Он сжал голову руками, как человек, доведенный до безумия каким-то невероятным оскорблением. Было кое-что, чего он не мог объяснить суду – и даже мне; но я был бы недостоин принимать его признания, если бы не сумел понять паузы между словами. В этом натиске на его стойкость была насмешка злобная, порочная, мстительная; был элемент шутовской в его испытании – унизительные комичные гримасы перед лицом надвигающейся смерти или бесчестия.

Он излагал факты, которых я не забыл, но по прошествии стольких лет я не могу вспомнить подлинные его слова – помню только, что он удивительно хорошо сумел окрасить мрачной своей ненавистью перечень голых фактов.
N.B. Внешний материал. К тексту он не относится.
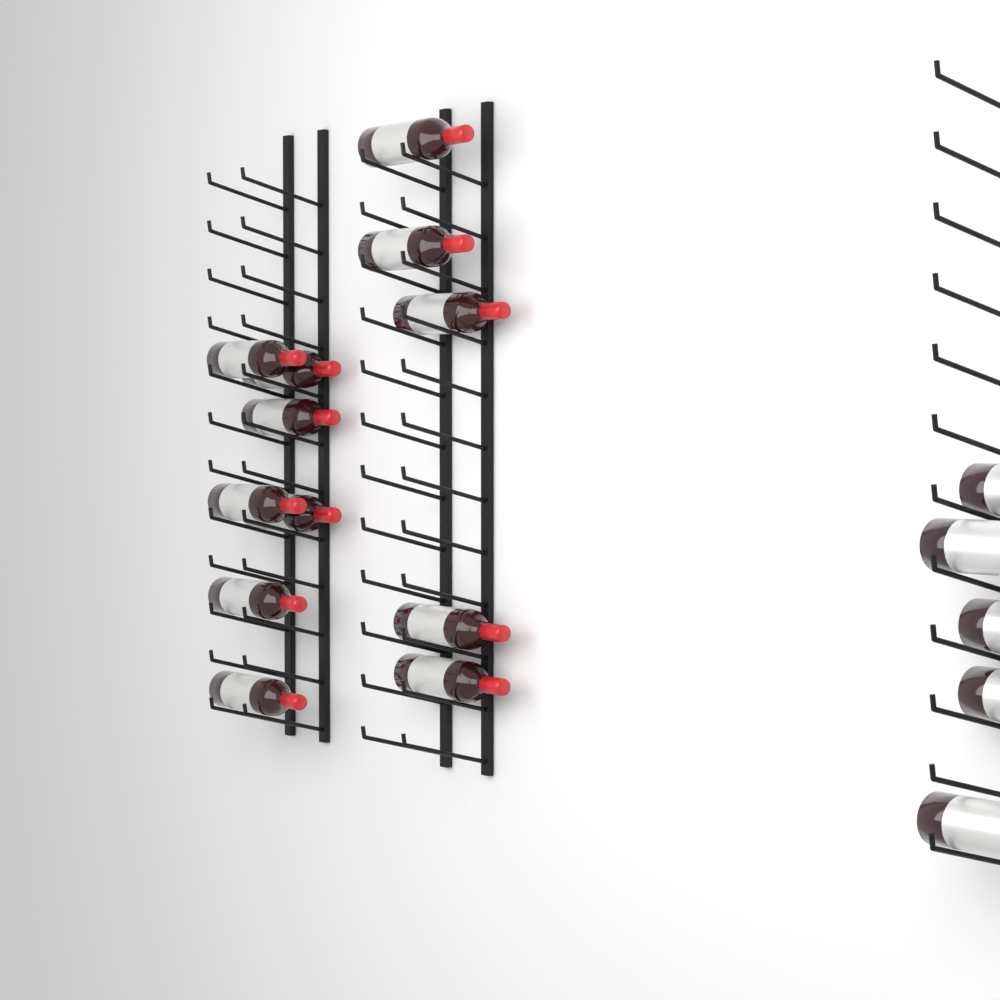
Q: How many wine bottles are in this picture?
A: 17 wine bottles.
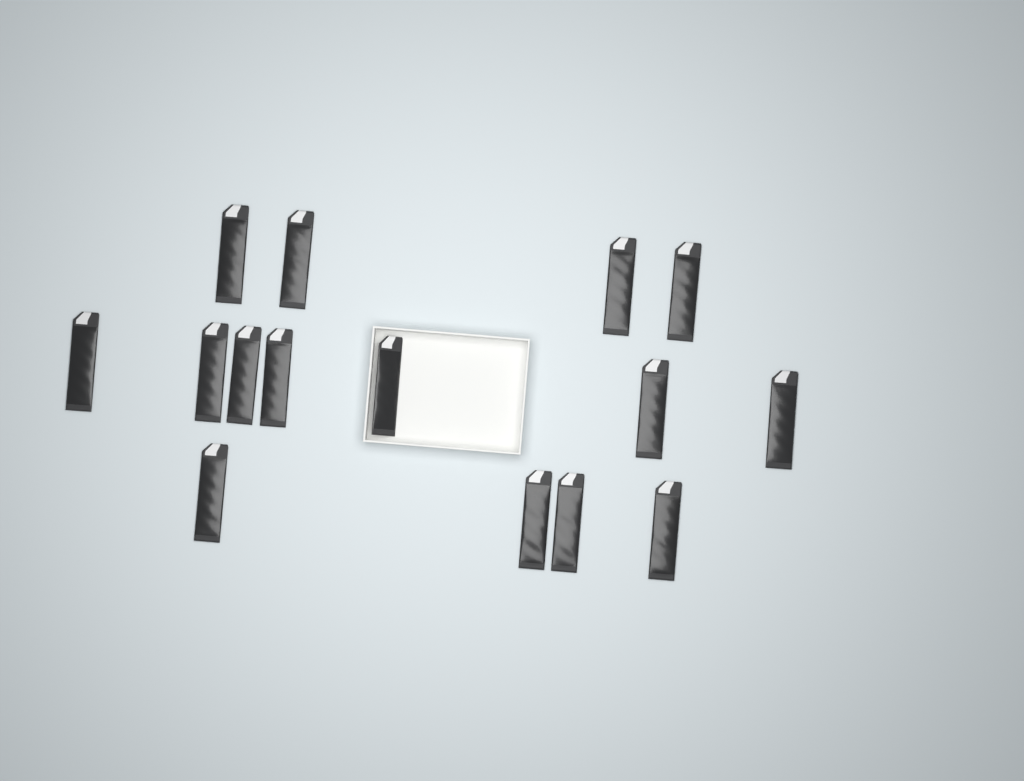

Дважды, сказал он мне, он закрывал глаза, уверенный, что конец наступает, и дважды приходилось ему снова их открывать. Каждый раз он замечал, что тьма все сгущается. Тень немого облака упала с зенита на судно и словно задушила все звуки, выдававшие присутствие живых существ. Он уже не слышал больше голосов под тентом. По его словам, всякий раз, когда он закрывал глаза, вспышка мысли ярко освещала эту груду тел, распростертых у грани смерти. Открывая глаза, он смутно видел борьбу четверых, бешено сражавшихся с упрямой шлюпкой.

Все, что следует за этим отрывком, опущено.